本文抜粋:

___

何も知らない士長や2士を二人も(映画では一人)殺害しているのです。

「うらかぜ」一隻沈めたくらいで「これが戦争だ」はないだろう、
という向きもありましょうが、実はここまでに色々やらかしているので、
小説では大変説得力のあるセリフとなっているわけです。
 



そこでまず大前提の、「宮津の息子である防大生は本当に国に謀殺されたのか」
ってことなんですが、映画では情報局の渥美局長(佐藤浩市)に
清廉な人物像を演じさせている関係か、はたまた自衛隊に全面協力をしてもらった、
という
利害関係のせいか、あくまでもはっきりしません。
見ようによっては、防大生の暗殺はヨンファの謀略のようにも思えるくらいです。


「国力とは財力や軍事力ではなく、国民が祖国に抱く愛国心である」
「今の日本には愛国心も、国家の意思と呼べるものも無い」
「防衛の要であるイージス艦は、守るべき国を亡くしている」

という内容の「亡国の盾」という論文を書き、自衛官として「危険思想」である

勉強会の一員でもある宮津隆の暗殺を指示したのは、小説では渥美であったとなっています。

もちろん論文を書いただけが原因ではなく、北朝鮮のテロリストと接触したうえ、
日本の秘密情報組織DAISの存在を知ってしまった彼に、各国情報機関が接触してきたので、
そうなれば国益の危機だと判断された、というのが暗殺の理由でした。


「亡国のイージス」発表後、すぐに映画化の企画が持ち上がりました。

当時の防衛庁は、自衛官が反乱を起こすという内容は認められないとしたため、
その話は一旦立ち消えになったのですが、衰えぬ原作の人気に、

5年後の2005年、もう一度映画化が持ち込まれました。

当初防衛省の態度は前回と同じであったのですが、前と違うことが3つありました。

一つは、1999年当時とはわが国を取り巻く防衛環境が大きく変わってきたということ、
戦後60周年の節目であったこと、そして当時の防衛庁長官が石破茂だったことです。

石破長官がこの原作を大変評価していたため、(まじかよ)その口利きで、
というか強い意向に牽引される形で(笑)映画化が相成ったっていうんですね。

___

データセット内容:
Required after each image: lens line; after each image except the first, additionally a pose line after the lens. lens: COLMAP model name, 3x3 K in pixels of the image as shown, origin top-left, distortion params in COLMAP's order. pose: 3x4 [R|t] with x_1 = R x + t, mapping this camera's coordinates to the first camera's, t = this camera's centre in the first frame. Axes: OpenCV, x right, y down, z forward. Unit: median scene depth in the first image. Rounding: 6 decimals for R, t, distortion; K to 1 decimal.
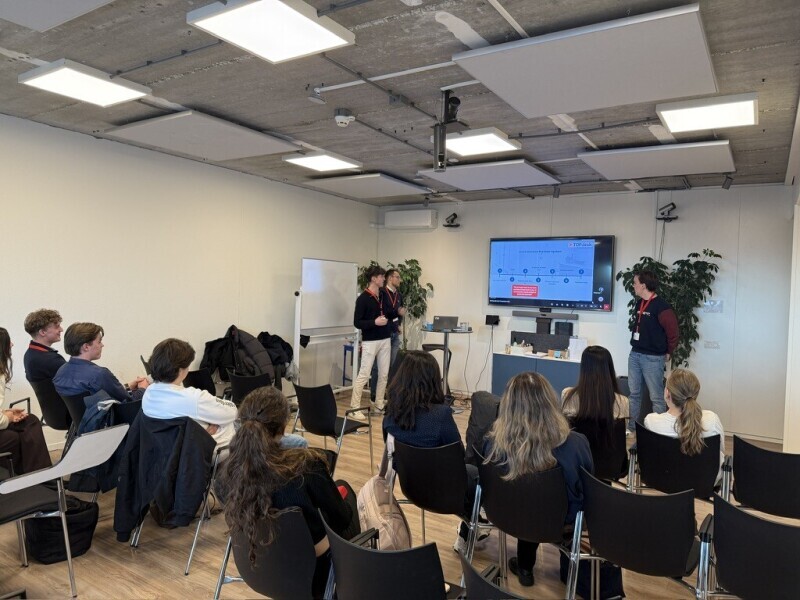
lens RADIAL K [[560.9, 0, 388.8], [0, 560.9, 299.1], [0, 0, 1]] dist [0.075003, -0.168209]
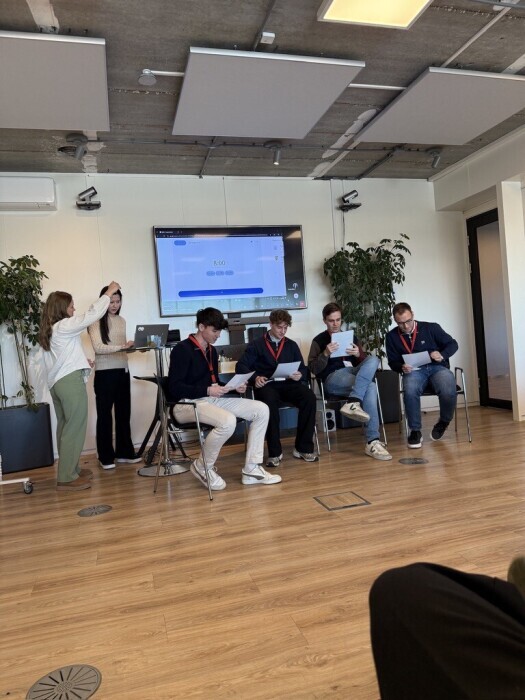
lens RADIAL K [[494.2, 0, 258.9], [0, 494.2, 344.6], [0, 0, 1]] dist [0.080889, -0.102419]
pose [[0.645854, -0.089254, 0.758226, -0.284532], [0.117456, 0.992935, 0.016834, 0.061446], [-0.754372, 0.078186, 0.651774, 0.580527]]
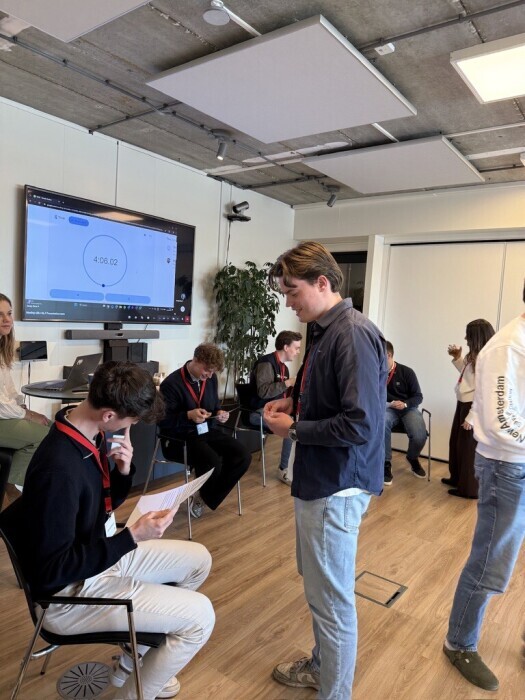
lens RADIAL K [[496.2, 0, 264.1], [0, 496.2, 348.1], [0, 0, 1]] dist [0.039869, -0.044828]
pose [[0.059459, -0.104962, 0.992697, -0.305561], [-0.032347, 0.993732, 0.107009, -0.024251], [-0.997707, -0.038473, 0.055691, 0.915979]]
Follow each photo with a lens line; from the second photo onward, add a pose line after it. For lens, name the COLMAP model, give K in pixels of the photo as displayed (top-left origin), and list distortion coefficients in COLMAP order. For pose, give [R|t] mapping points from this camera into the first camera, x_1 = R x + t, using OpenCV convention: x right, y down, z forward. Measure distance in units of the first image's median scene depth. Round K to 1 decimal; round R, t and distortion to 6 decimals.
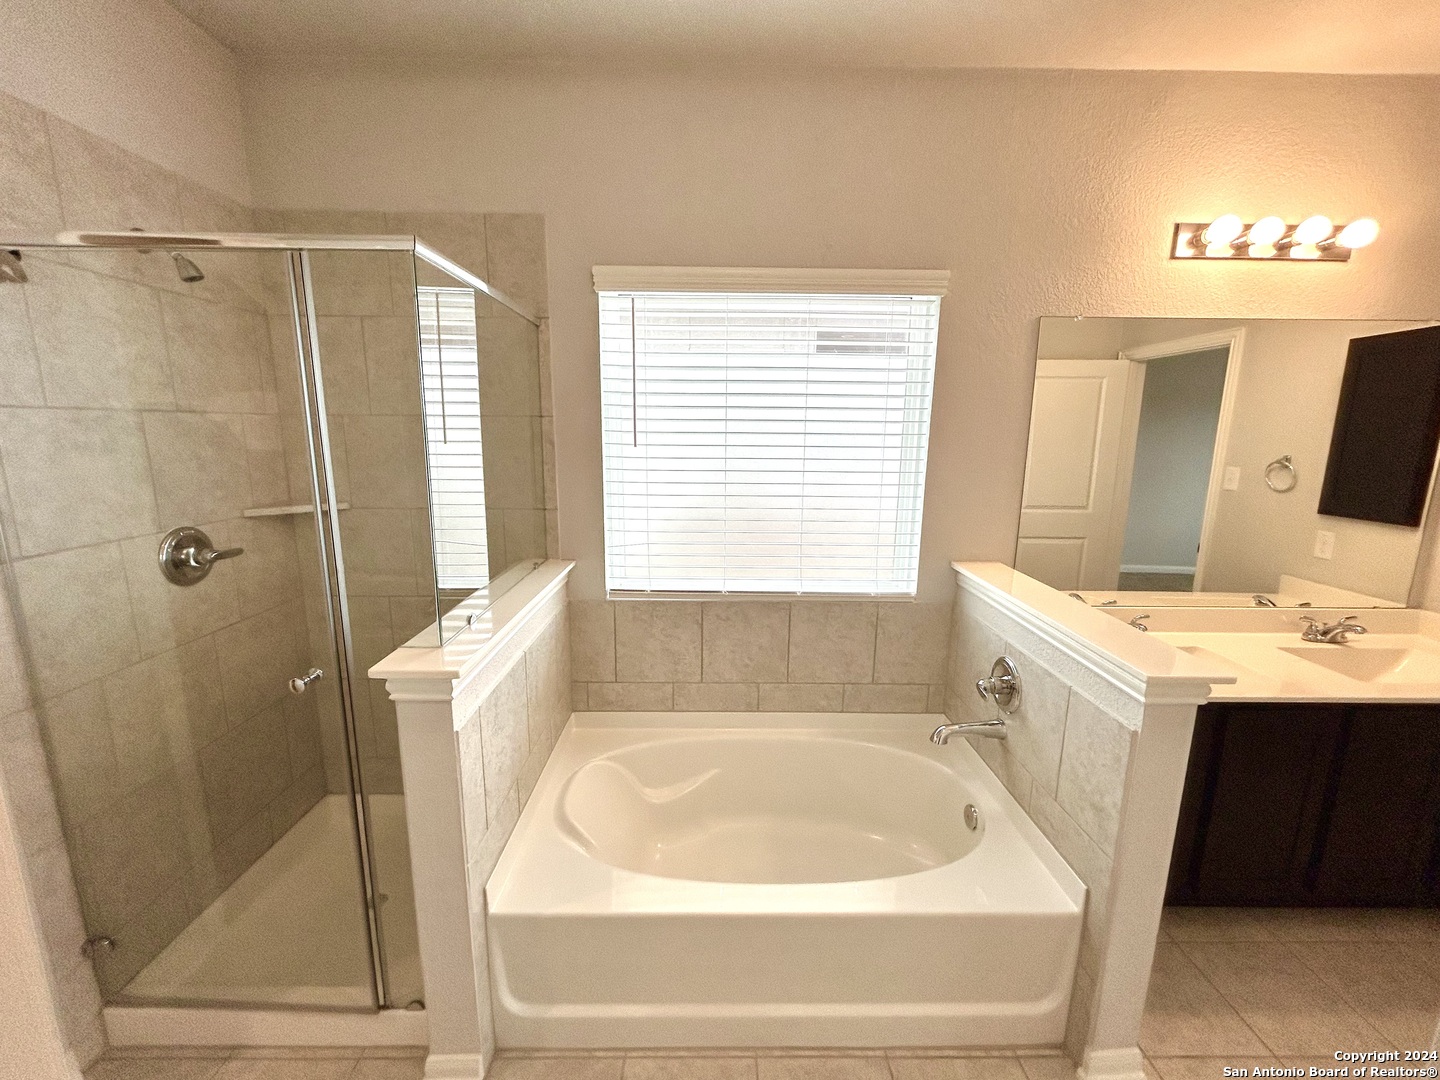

___

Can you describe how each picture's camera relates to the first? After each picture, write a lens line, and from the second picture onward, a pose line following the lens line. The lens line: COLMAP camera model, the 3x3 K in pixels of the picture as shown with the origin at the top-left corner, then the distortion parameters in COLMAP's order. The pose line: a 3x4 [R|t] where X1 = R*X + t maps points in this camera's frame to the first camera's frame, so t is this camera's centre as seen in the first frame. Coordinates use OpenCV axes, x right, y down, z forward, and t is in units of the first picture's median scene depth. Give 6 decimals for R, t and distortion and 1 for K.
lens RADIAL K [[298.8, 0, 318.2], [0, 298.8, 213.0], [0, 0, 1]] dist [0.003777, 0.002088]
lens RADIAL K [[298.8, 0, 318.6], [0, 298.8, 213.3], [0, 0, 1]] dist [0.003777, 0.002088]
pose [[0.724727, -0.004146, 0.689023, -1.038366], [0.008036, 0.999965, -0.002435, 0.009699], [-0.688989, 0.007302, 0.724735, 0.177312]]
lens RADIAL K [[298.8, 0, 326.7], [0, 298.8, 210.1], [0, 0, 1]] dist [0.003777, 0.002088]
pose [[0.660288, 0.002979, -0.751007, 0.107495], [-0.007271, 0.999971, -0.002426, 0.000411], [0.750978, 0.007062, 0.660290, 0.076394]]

___

作業内容:
[A] 本文抜粋によると、2005年に映画化の話が再び持ち込まれた当時の防衛庁長官は誰ですか。
[B] 本文抜粋のうち、「何も知らない士長や2士を二人も(映画では一人)殺害しているのです。」で始まり「そこでまず大前提の、「宮津の息子である防大生は本当に国に謀殺されたのか」」まで続く部分を、一字も変えずにもう一度書き出してください。
データセットの項目はこの作業には必要ありません。

解答:
[A] 石破茂です。

[B]
何も知らない士長や2士を二人も(映画では一人)殺害しているのです。

「うらかぜ」一隻沈めたくらいで「これが戦争だ」はないだろう、
という向きもありましょうが、実はここまでに色々やらかしているので、
小説では大変説得力のあるセリフとなっているわけです。
 



そこでまず大前提の、「宮津の息子である防大生は本当に国に謀殺されたのか」